Intéressante interview de Julien Soulié (auteur et expert du Réseau Voltaire), parue le 16 octobre 2020 dans Le Figaro, à l’occasion de la sortie de la bande dessinée qu’il cosigne avec M. la Mine, Et cetera, et cetera. La langue française se raconte, éditions First.



https://www.lefigaro.fr/langue-francaise/actu-des-mots/julien-soulie-si-les-eleves-etudient-les-racines-des-mots-ils-progresseront-en-orthographe-20201017

Julien Soulié aborde dans cette interview l’histoire du français et les différentes influences linguistiques qui la construisent depuis l’époque romaine (gaulois, romain et grec, langues germaniques, arabe, italien, anglais, etc.), mais aussi, entre autres sujets, le fantasme de pureté d’une langue ou le besoin de redonner le goût de la curiosité pour « savourer » notre langue (en expliquant par exemple l’étymologie des mots pour améliorer l’orthographe*).

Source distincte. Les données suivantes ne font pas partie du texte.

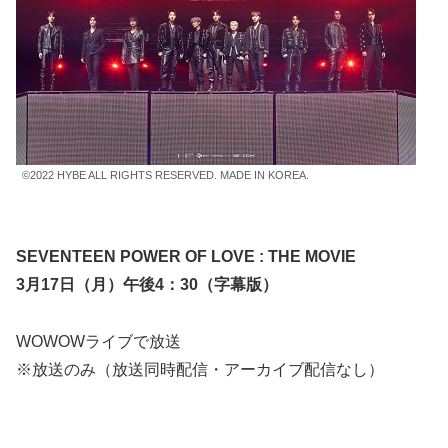
©2022 HYBE ALL RIGHTS RESERVED. MADE IN KOREA.
SEVENTEEN POWER OF LOVE : THE MOVIE
3月17日（月）午後4：30（字幕版）
WOWOWライブで放送
※放送のみ（放送同時配信・アーカイブ配信なし）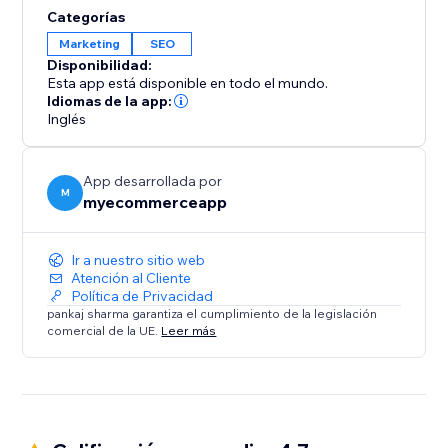
Categorías
Marketing
SEO
Disponibilidad:
Esta app está disponible en todo el mundo.
Idiomas de la app:
Inglés
App desarrollada por
M
myecommerceapp
Ir a nuestro sitio web
Atención al Cliente
Política de Privacidad
pankaj sharma garantiza el cumplimiento de la legislación
comercial de la UE.
Leer más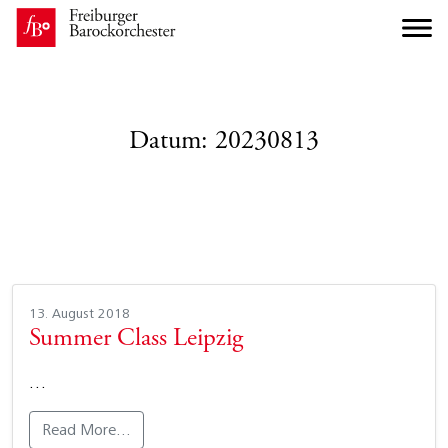
Datum:
20230813
13. August 2018
Summer Class Leipzig
…
Read More…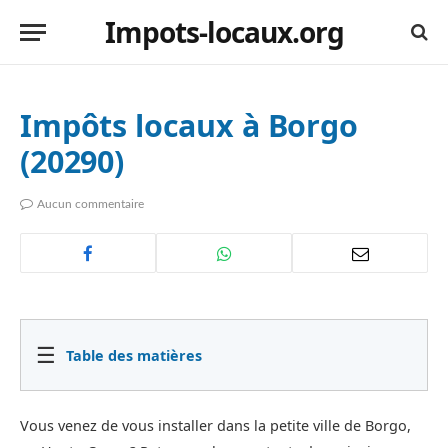
Impots-locaux.org
Impôts locaux à Borgo
(20290)
Aucun commentaire
☰
Table des matières
Vous venez de vous installer dans la petite ville de Borgo,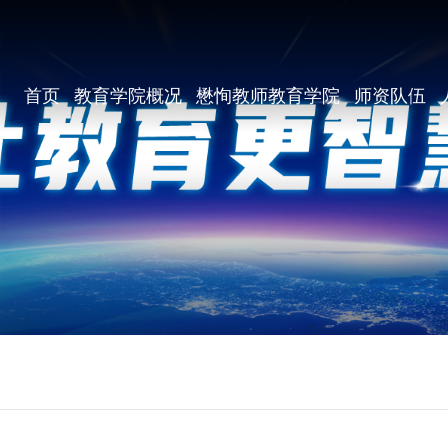
首页
教育学院概况
懋恂教师教育学院
师资队伍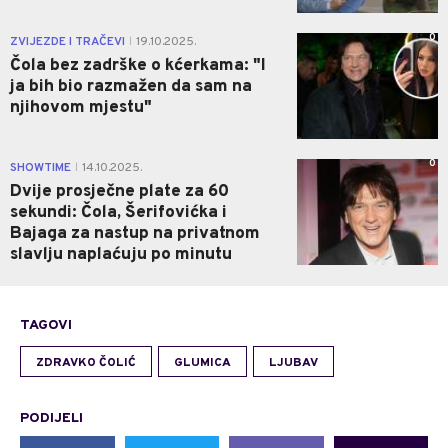
0
ZVIJEZDE I TRAČEVI
19.10.2025.
|
Čola bez zadrške o kćerkama: "I
ja bih bio razmažen da sam na
njihovom mjestu"
0
SHOWTIME
14.10.2025.
|
Dvije prosječne plate za 60
sekundi: Čola, Šerifovićka i
Bajaga za nastup na privatnom
slavlju naplaćuju po minutu
TAGOVI
ZDRAVKO ČOLIĆ
GLUMICA
LJUBAV
PODIJELI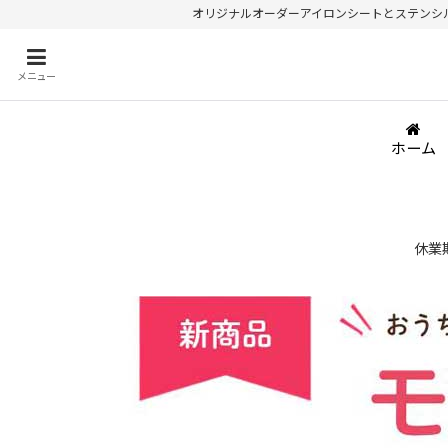
オリジナルオーダーアイロンシートとステンシルが
メニュー
ホーム
休業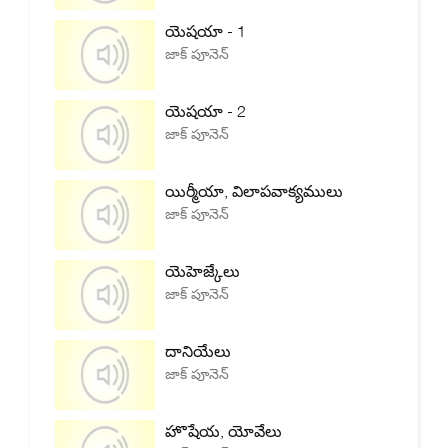
యెషయా - 1
జాక్ పూనెన్
యెషయా - 2
జాక్ పూనెన్
యిర్మీయా, విలాపవాక్యములు
జాక్ పూనెన్
యెహెజ్కేలు
జాక్ పూనెన్
దానియేలు
జాక్ పూనెన్
హొషేయ, యోవేలు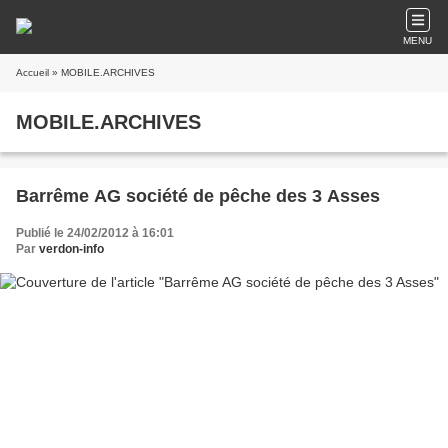
MENU
Accueil
» MOBILE.ARCHIVES
MOBILE.ARCHIVES
Barrême AG société de pêche des 3 Asses
Publié le 24/02/2012 à 16:01
Par
verdon-info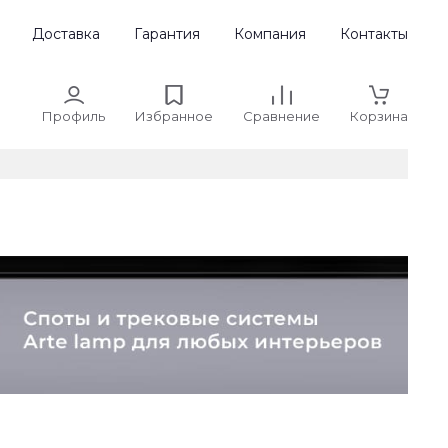
Доставка
Гарантия
Компания
Контакты
Профиль
Избранное
Сравнение
Корзина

Il souligne le risque d’appauvrissement que peut générer un emprunt lexical trop exclusif à une seule langue, en l’occurrence, actuellement, l’anglo-américain. Certains anglicismes viennent remplacer plusieurs termes préexistants en français : ils deviennent alors superflus et empêchent une pensée précise. Or, lorsque le lexique se réduit drastiquement ou est manipulé, la pensée s’appauvrit… Comme le décrit George Orwell dans 1984 avec la novlangue, ou comme l’a si bien étudié Victor Klemperer dans LTI, la langue du IIIe Reich. Cela devient un instrument destructeur de l’intelligence et de l’esprit critique.

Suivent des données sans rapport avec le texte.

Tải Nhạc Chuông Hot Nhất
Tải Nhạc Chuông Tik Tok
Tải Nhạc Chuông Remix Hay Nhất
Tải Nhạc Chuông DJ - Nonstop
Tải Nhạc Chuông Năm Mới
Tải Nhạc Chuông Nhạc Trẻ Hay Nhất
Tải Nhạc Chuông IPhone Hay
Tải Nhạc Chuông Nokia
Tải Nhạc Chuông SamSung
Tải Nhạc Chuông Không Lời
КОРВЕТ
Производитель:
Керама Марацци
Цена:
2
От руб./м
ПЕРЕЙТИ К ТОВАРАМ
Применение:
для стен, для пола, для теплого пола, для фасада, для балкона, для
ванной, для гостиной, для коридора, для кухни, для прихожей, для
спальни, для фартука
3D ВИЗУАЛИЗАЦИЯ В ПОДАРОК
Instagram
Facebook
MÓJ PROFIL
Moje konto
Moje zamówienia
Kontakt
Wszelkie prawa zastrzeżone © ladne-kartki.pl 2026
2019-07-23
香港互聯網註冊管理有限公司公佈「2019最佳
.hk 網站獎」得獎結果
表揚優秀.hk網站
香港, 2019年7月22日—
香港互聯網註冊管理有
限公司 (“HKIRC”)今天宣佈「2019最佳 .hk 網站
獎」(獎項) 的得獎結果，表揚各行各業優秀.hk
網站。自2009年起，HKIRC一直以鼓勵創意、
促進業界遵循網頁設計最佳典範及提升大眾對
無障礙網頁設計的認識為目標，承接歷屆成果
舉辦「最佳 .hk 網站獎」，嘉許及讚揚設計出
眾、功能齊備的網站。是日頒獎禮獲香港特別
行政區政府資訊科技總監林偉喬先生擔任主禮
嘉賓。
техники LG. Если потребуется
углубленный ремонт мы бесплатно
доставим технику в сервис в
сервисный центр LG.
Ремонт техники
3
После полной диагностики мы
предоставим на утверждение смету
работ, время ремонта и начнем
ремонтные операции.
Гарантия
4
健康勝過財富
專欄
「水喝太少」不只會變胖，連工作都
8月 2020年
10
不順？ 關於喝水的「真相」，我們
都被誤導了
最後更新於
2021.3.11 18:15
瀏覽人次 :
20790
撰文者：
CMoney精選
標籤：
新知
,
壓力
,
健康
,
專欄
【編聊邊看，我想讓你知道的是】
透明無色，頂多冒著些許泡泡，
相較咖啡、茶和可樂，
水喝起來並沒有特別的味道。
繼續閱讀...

Nous n’en sommes pas là, mais on voit bien comment certains populistes cultivent cet appauvrissement de l’esprit pour faire avaler des couleuvres de fausses informations qui défient tout bon sens et dénient la réalité.

Julien Soulié explique comment, pour aller plus vite, on préfère la simplification, « l’effacement de la complexité » : « Plutôt que de s’élever vers la difficulté, on préfère la supprimer. » Dans notre société où l’instantanéité et la vitesse priment, la tentation est grande de se laisser emporter par ce courant et de ne plus prendre le temps de la réflexion lente, du dialogue, du débat. « Pour construire une pensée, il faut employer des mots nuancés, maîtriser des structures linguistiques… Se couper de certaines règles de français comme de son histoire, c’est ne plus comprendre le monde d’aujourd’hui. »

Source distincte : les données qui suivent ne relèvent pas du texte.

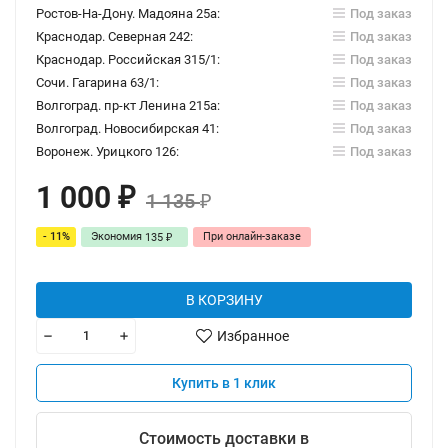
Ростов-На-Дону. Мадояна 25а:
Под заказ
Краснодар. Северная 242:
Под заказ
Краснодар. Российская 315/1:
Под заказ
Сочи. Гагарина 63/1:
Под заказ
Волгоград. пр-кт Ленина 215а:
Под заказ
Волгоград. Новосибирская 41:
Под заказ
Воронеж. Урицкого 126:
Под заказ
1 000
₽
1 135
₽
- 11%
Экономия
При онлайн-заказе
135
₽
В КОРЗИНУ
Избранное
Купить в 1 клик
Стоимость доставки в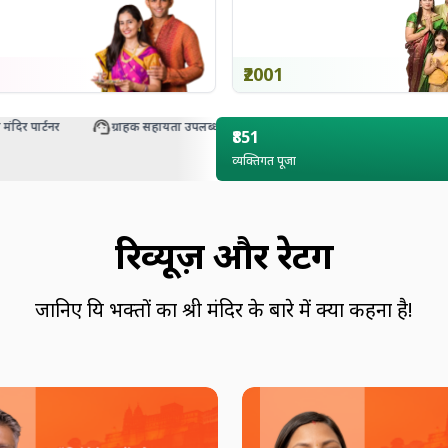
₹2001
 पार्टनर
ग्राहक सहायता उपलब्ध
₹851
व्यक्तिगत पूजा
रिव्यूज़ और रेटिंग
जानिए प्रिय भक्तों का श्री मंदिर के बारे में क्या कहना है!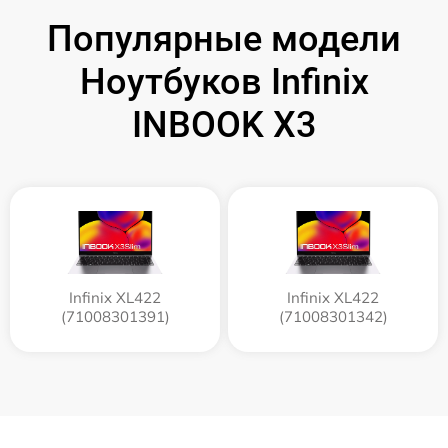
Популярные модели
Ноутбуков Infinix
INBOOK X3
Infinix XL422
Infinix XL422
(71008301391)
(71008301342)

L’usage décidera, bien évidemment, de l’évolution inévitable et indispensable de la langue française, mais veillons à entretenir la curiosité pour notre langue, apprenons à la redécouvrir, enrichissons l’expression pour affiner une pensée éclairée et critique.


Marie-Christine Montesquat

* À lire également sur ce sujet :

– Jean-Pierre Colignon, L’Orthographe, c’est logique !, éd. Albin Michel (2003), qui explique de manière très concrète l'origine de certains mots, en s’appuyant notamment sur leur étymologie ;

– Jean-Loup Chiflet, Dictionnaire amoureux de la langue française, éd. Plon : l’auteur aborde les mots avec de belles touches d’humour ;

– pour les passionnés, l’incontournable et monumental Dictionnaire historique de la langue française, sous la dir. d’Alain Rey, éd. Le Robert, qui détaille l’histoire de 60 000 mots.